What to do: Spot each line in the data below containing "befinden" and copy it.

(Data records)
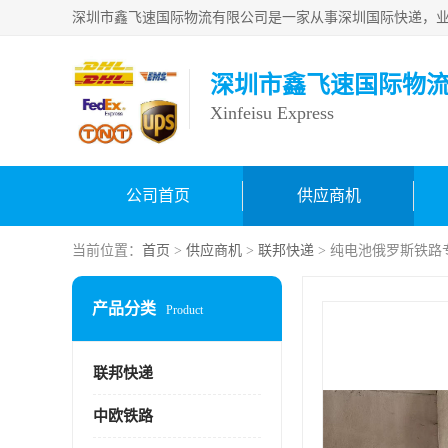
深圳市鑫飞速国际物
Xinfeisu Express
公司首页
供应商机
当前位置：
首页
>
供应商机
>
联邦快递
> 纯电池俄罗斯铁路
产品分类
Product
联邦快递
中欧铁路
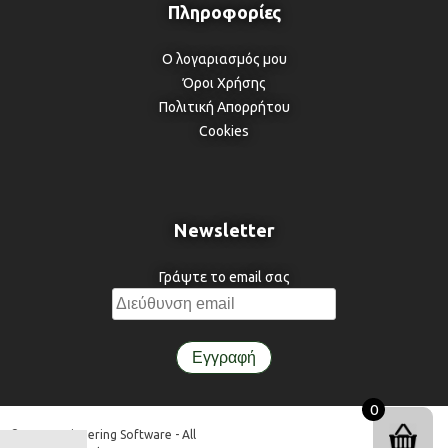
Ο λογαριασμός μου
Όροι Χρήσης
Πολιτική Απορρήτου
Cookies
Newsletter
Γράψτε το email σας
0
© 3DR Engineering Software - All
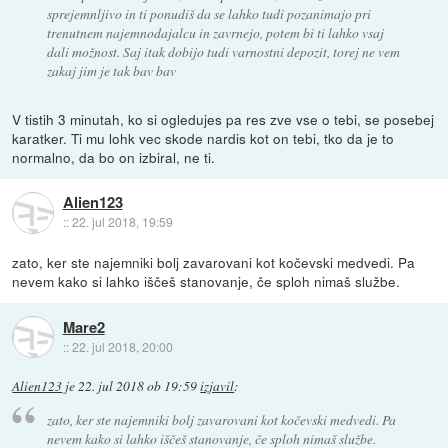
sprejemnljivo in ti ponudiš da se lahko tudi pozanimajo pri
trenutnem najemnodajalcu in zavrnejo, potem bi ti lahko vsaj
dali možnost. Saj itak dobijo tudi varnostni depozit, torej ne vem
zakaj jim je tak bav bav
V tistih 3 minutah, ko si ogledujes pa res zve vse o tebi, se posebej
karatker. Ti mu lohk vec skode nardis kot on tebi, tko da je to
normalno, da bo on izbiral, ne ti.
Alien123
::
22. jul 2018, 19:59
zato, ker ste najemniki bolj zavarovani kot kočevski medvedi. Pa
nevem kako si lahko iščeš stanovanje, če sploh nimaš službe.
Mare2
::
22. jul 2018, 20:00
Alien123
je
22. jul 2018 ob 19:59
izjavil
:
zato, ker ste najemniki bolj zavarovani kot kočevski medvedi. Pa
nevem kako si lahko iščeš stanovanje, če sploh nimaš službe.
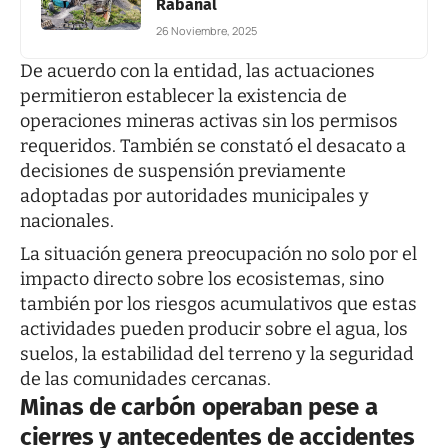
Rabanal
26 Noviembre, 2025
De acuerdo con la entidad, las actuaciones
permitieron establecer la existencia de
operaciones mineras activas sin los permisos
requeridos. También se constató el desacato a
decisiones de suspensión previamente
adoptadas por autoridades municipales y
nacionales.
La situación genera preocupación no solo por el
impacto directo sobre los ecosistemas, sino
también por los riesgos acumulativos que estas
actividades pueden producir sobre el agua, los
suelos, la estabilidad del terreno y la seguridad
de las comunidades cercanas.
Minas de carbón operaban pese a
cierres y antecedentes de accidentes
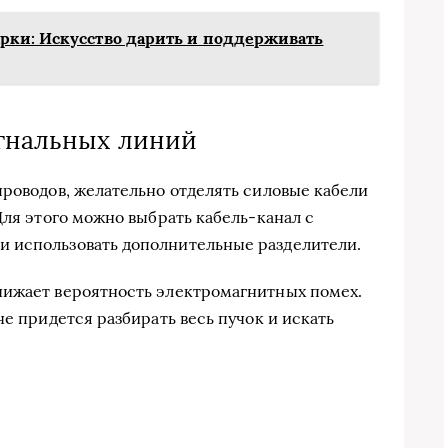
рки: Искусство дарить и поддерживать
игнальных линий
проводов, желательно отделять силовые кабели
Для этого можно выбрать кабель-канал с
 использовать дополнительные разделители.
нижает вероятность электромагнитных помех.
не придется разбирать весь пучок и искать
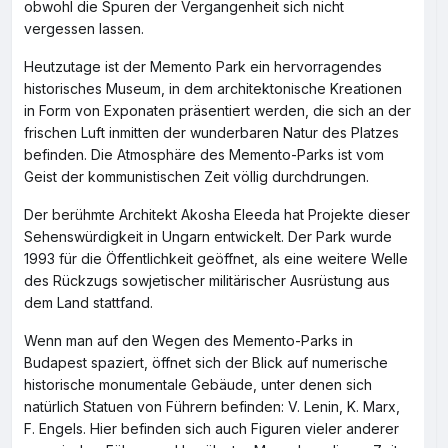
obwohl die Spuren der Vergangenheit sich nicht
vergessen lassen.
Heutzutage ist der Memento Park ein hervorragendes
historisches Museum, in dem architektonische Kreationen
in Form von Exponaten präsentiert werden, die sich an der
frischen Luft inmitten der wunderbaren Natur des Platzes
befinden. Die Atmosphäre des Memento-Parks ist vom
Geist der kommunistischen Zeit völlig durchdrungen.
Der berühmte Architekt Akosha Eleeda hat Projekte dieser
Sehenswürdigkeit in Ungarn entwickelt. Der Park wurde
1993 für die Öffentlichkeit geöffnet, als eine weitere Welle
des Rückzugs sowjetischer militärischer Ausrüstung aus
dem Land stattfand.
Wenn man auf den Wegen des Memento-Parks in
Budapest spaziert, öffnet sich der Blick auf numerische
historische monumentale Gebäude, unter denen sich
natürlich Statuen von Führern befinden: V. Lenin, K. Marx,
F. Engels. Hier befinden sich auch Figuren vieler anderer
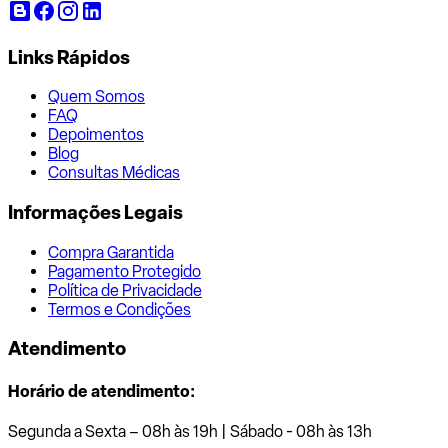
Links Rápidos
Quem Somos
FAQ
Depoimentos
Blog
Consultas Médicas
Informações Legais
Compra Garantida
Pagamento Protegido
Política de Privacidade
Termos e Condições
Atendimento
Horário de atendimento:
Segunda a Sexta – 08h às 19h | Sábado - 08h às 13h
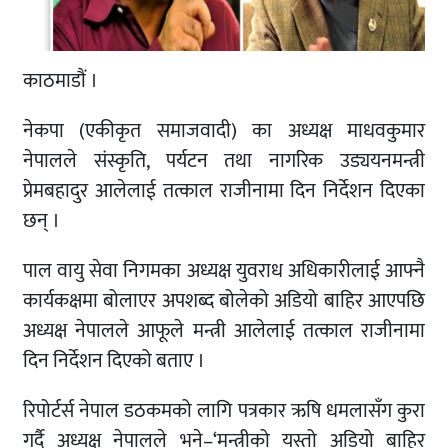
काठमाडौं ।
नेकपा (एकीकृत समाजवादी) का अध्यक्ष माधवकुमार
नेपालले संस्कृति, पर्यटन तथा नागरिक उड्ययनमन्त्री
प्रेमबहादुर आलेलाई तत्काल राजीनामा दिन निर्देशन दिएका
छन् ।
पाल वायु सेवा निगमका अध्यक्ष युवराध अधिकारीलाई आफ्नै
कार्यकक्षमा बोलाएर अपशब्द बोलेको अडियो बाहिर आएपछि
अध्यक्ष नेपालले आफूले मन्त्री आलेलाई तत्काल राजीनामा
दिन निर्देशन दिएको बताए ।
रिपोर्टर्स नेपाल डठकमको लागि पत्रकार ऋषि धमलासँग कुरा
गर्दै अध्यक्ष नेपालले भने–‘मन्त्रीको यस्तो अडियो बाहिर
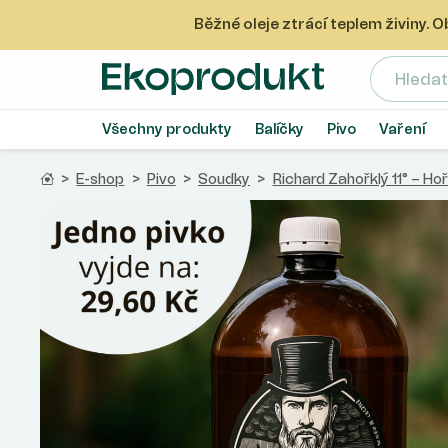
Běžné oleje ztrácí teplem živiny.
Ekoprodukt e-shop
Všechny produkty
Balíčky
Pivo
Vaření
Domů
>
E-shop
>
Pivo
>
Soudky
>
Richard Zahořklý 11° – Hořk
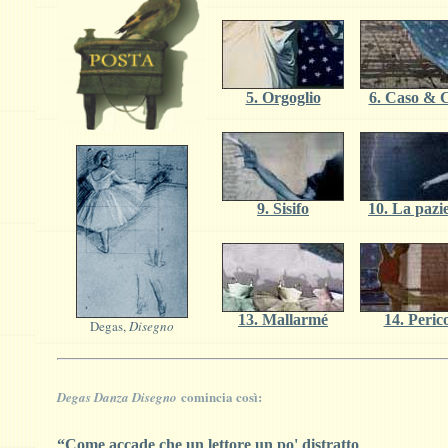
5. Orgoglio
6. Caso & 
9. Sisifo
10. La pazi
13. Mallarmé
14. Perico
Degas,
Disegno
comincia così:
Degas Danza Disegno
“Come accade che un lettore un po' distratto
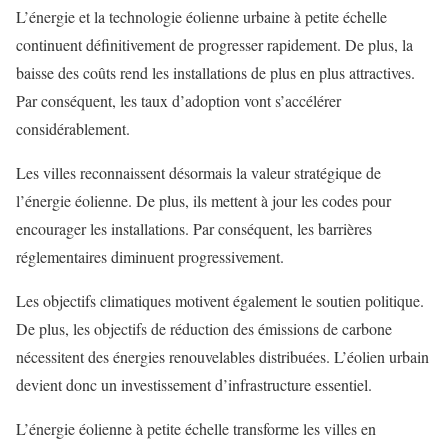
L’énergie et la technologie éolienne urbaine à petite échelle
continuent définitivement de progresser rapidement. De plus, la
baisse des coûts rend les installations de plus en plus attractives.
Par conséquent, les taux d’adoption vont s’accélérer
considérablement.
Les villes reconnaissent désormais la valeur stratégique de
l’énergie éolienne. De plus, ils mettent à jour les codes pour
encourager les installations. Par conséquent, les barrières
réglementaires diminuent progressivement.
Les objectifs climatiques motivent également le soutien politique.
De plus, les objectifs de réduction des émissions de carbone
nécessitent des énergies renouvelables distribuées. L’éolien urbain
devient donc un investissement d’infrastructure essentiel.
L’énergie éolienne à petite échelle transforme les villes en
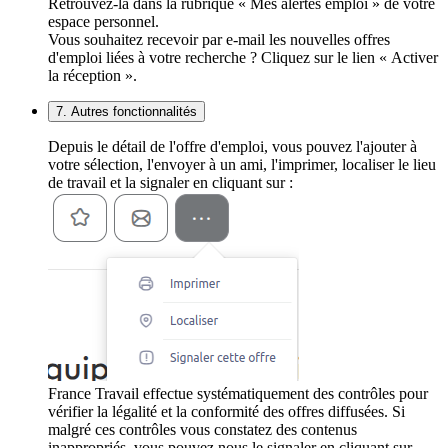
Retrouvez-la dans la rubrique « Mes alertes emploi » de votre
espace personnel.
Vous souhaitez recevoir par e-mail les nouvelles offres
d'emploi liées à votre recherche ? Cliquez sur le lien « Activer
la réception ».
7. Autres fonctionnalités
Depuis le détail de l'offre d'emploi, vous pouvez l'ajouter à
votre sélection, l'envoyer à un ami, l'imprimer, localiser le lieu
de travail et la signaler en cliquant sur :
France Travail effectue systématiquement des contrôles pour
vérifier la légalité et la conformité des offres diffusées. Si
malgré ces contrôles vous constatez des contenus
inappropriés, vous pouvez nous le signaler en cliquant sur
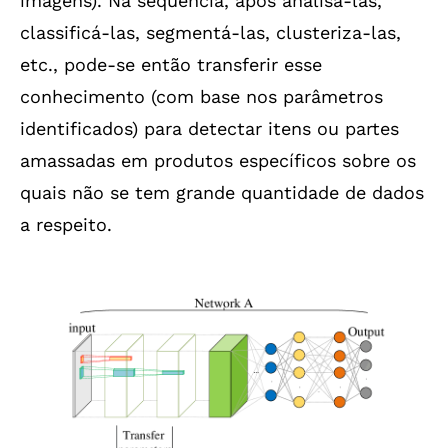
imagens). Na sequência, após analisá-las,
classificá-las, segmentá-las, clusteriza-las,
etc., pode-se então transferir esse
conhecimento (com base nos parâmetros
identificados) para detectar itens ou partes
amassadas em produtos específicos sobre os
quais não se tem grande quantidade de dados
a respeito.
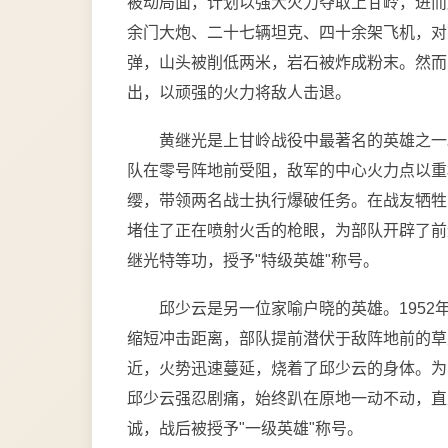
被动局面，计划以强大火力夺取上甘岭，进而
余门大炮、二十七辆坦克、四十余架飞机，对
弹，山头被削低两米，岩石被炸成粉末。然而
出，以顽强的火力将敌人击退。
黄继光是上甘岭战役中最著名的英雄之一。1
队在零号阵地前受阻，敌军的中心火力点以重
缨，带领两名战士执行爆破任务。在战友牺牲
堵住了正在喷射火舌的枪眼，为部队开辟了前
继光特等功，授予"特级英雄"称号。
邱少云是另一位家喻户晓的英雄。1952
缩短冲击距离，部队提前潜伏于敌阵地前的草
近，火势迅速蔓延，烧着了邱少云的身体。为
邱少云强忍剧痛，始终趴在原地一动不动，直
诚，战后被授予"一级英雄"称号。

Your solution:
befinden. Die Atmosphäre des Memento-Parks ist vom
natürlich Statuen von Führern befinden: V. Lenin, K. Marx,
F. Engels. Hier befinden sich auch Figuren vieler anderer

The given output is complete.